When the decorated function raises an exception, the trace is automatically marked as failed and the exception message is recorded. The exception still propagates normally to the caller.

Child spans

Inside any active trace — whether started by @trace_agent or agentvista.run() — you can create child spans to break down the work into named steps.
import agentvista

agentvista.init(api_key="av_xxxxx")

@agentvista.trace_agent("lead-qualifier")
def qualify_lead(lead: dict) -> dict:
    with agentvista.span("fetch-crm-data", span_type="tool"):
        crm_data = fetch_from_crm(lead["id"])

    with agentvista.span("score-lead", span_type="llm"):
        score = call_llm(lead, crm_data)

    return score
Spans nest automatically: each span() call detects the active trace context and links itself as a child of the current span. agentvista.span() is a no-op when called outside an active trace, so you can safely leave span instrumentation in place even if init() has not been called.

Span types

Pass span_type to categorize the work each span represents.

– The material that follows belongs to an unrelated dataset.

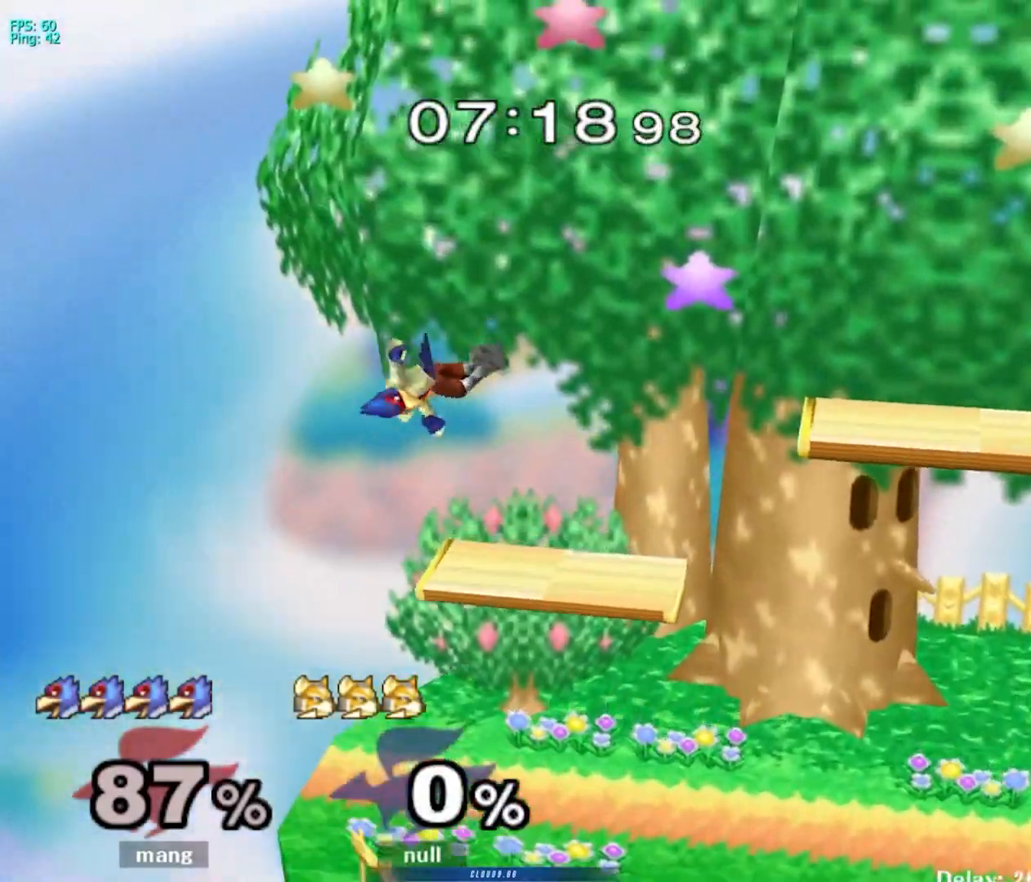
{"buttons": ["L1"], "left_stick": "right", "right_stick": "center", "events": [[33, "left_stick", "right"], [267, "left_stick", "center"], [400, "left_stick", "right"], [500, "L1", "down"]]}
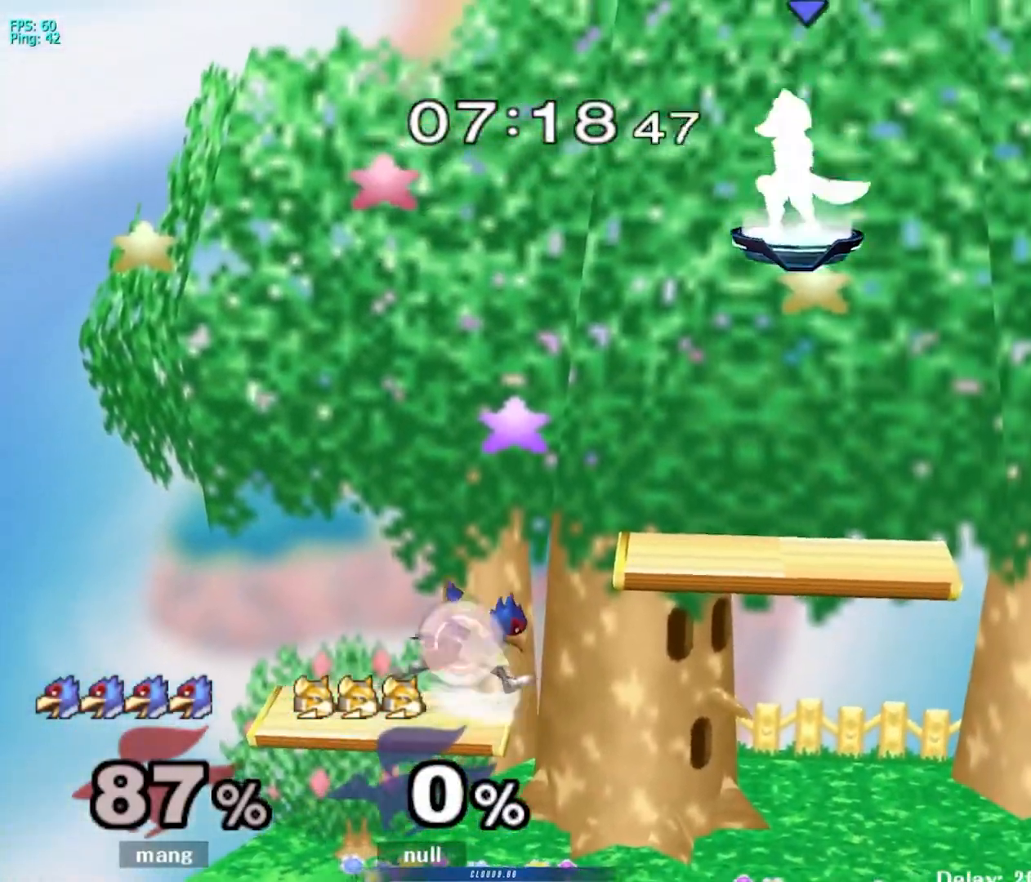
{"buttons": ["Y"], "left_stick": "left", "right_stick": "center", "events": [[17, "left_stick", "down-right"], [167, "Y", "down"], [200, "L1", "up"], [267, "left_stick", "left"]]}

The AgentVista dashboard uses span types for filtering and visualization.
span_typeUse for
"agent"Sub-agent or nested orchestration step
"llm"A call to an LLM API
"tool"An external tool invocation (API call, file I/O, web search)
"http"An outbound HTTP request
"db"A database query
"custom"Anything else (default when span_type is omitted)

Distributed tracing

When an agent calls another service, you can propagate the current trace across the network boundary using W3C Trace Context headers.

Injecting a traceparent header

Call agentvista.inject_traceparent(headers) to add a traceparent header to an outgoing request. The function mutates and returns the headers dict.
import httpx
import agentvista

with agentvista.run("orchestrator") as r:
    headers = {}
    agentvista.inject_traceparent(headers)
    # headers now contains: {"traceparent": "00-<trace_id>-<span_id>-01"}

    response = httpx.post(
        "https://downstream-service/process",
        headers=headers,
        json={"data": "..."},
    )
inject_traceparent() is a no-op when called outside an active trace.

Extracting a traceparent header

In the downstream service, pass the incoming traceparent to agentvista.run() via incoming_traceparent. AgentVista will continue the same logical trace so all downstream spans appear in the same unified view.
import agentvista

# In a FastAPI or similar framework:
def process(request):
    incoming = request.headers.get("traceparent")

    with agentvista.run("downstream-agent", incoming_traceparent=incoming) as r:
        result = do_work()
        r.set_outcome(success=True)
You can also parse the header directly with agentvista.extract_traceparent(headers), which returns (trace_id, parent_span_id) or None if the header is missing or malformed.

Performance

  • record() returns in under 0.1 ms — there is no synchronous network call on the hot path.
  • Events are batched in memory and flushed to AgentVista every 2 seconds by a background thread.
  • Network failures are silently dropped. Your agents never crash due to observability errors.
  • Tracing state uses contextvars.ContextVar, which is both async-safe and thread-safe — safe to use in FastAPI, asyncio, and threaded servers without any extra configuration.